The Mammoth Cheese - Sheri Holman Sheri Holman is becoming one of my favorite authors. The Mammoth Cheese wasn't as much fun to read as my first exposure to Holman - The Dress Lodger - but I still enjoyed it a lot, and Holman continues to create believably quirky characters and believably "mostly happy" endings. As I've mentioned in other contexts, I am drawn toward stories where the protagonists are constantly talking past each other yet - somehow - manage to cope with all that life throws at them and come through in the end.

In The Mammoth Cheese, Holman focuses on the lives of five characters: Margaret Pritchett, whose dairy farm is rapidly sliding into bankruptcy; her daughter, Polly, a precocious 13-year-old who has an unhealthy crush on her History teacher, Mr. Marsh; August Vaughn, whose crush on Margaret is less objectionable than Polly's but is ruining his life; Leland Vaughn, August's father and preacher, who is having a crisis of conscience; and Manda Frank, whose 11-baby pregnancy briefly puts Three Chimneys, Va., on the map.

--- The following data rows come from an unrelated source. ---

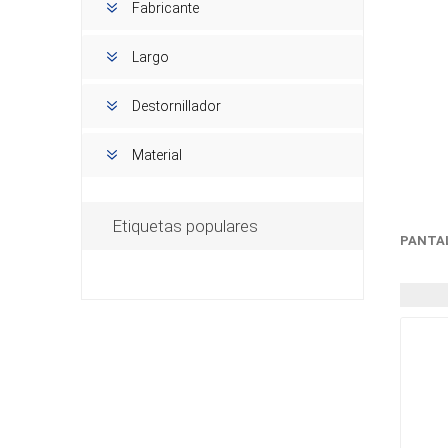
Fabricante
Largo
Destornillador
Material
Etiquetas populares
PANTA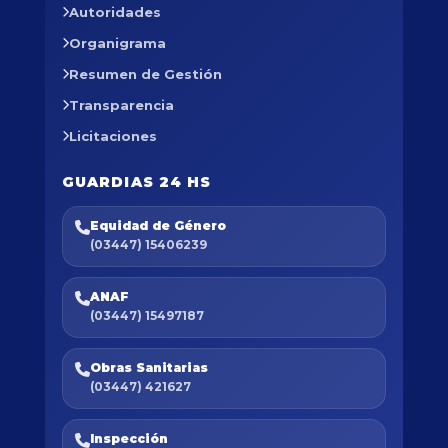
Autoridades
Organigrama
Resumen de Gestión
Transparencia
Licitaciones
GUARDIAS 24 HS
Equidad de Género
(03447) 15406239
ANAF
(03447) 15497187
Obras Sanitarias
(03447) 421627
Inspección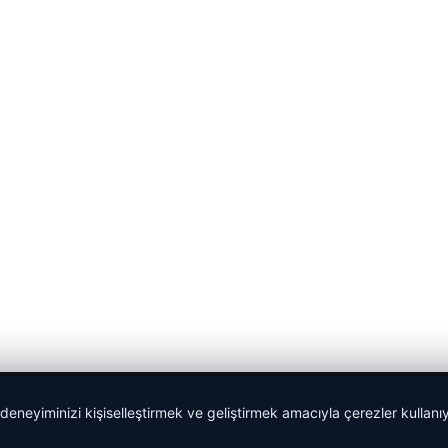
 deneyiminizi kişiselleştirmek ve geliştirmek amacıyla çerezler kullan
malta work and study
|
lemagrup.com.tr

The closest Holman comes to a "bad guy" in this novel is Mr. Marsh. He first appears as one of those rebellious, inspiring teachers that can fundamentally change his students' lives but it's all a cover for the fact that he's a serial pedophile. And, yes, he can change his students' lives but not for the better. Otherwise, the story is driven by everyone's attempts to make some sort of sense and meaning out of their lives, and I had a good time finding out how they did it.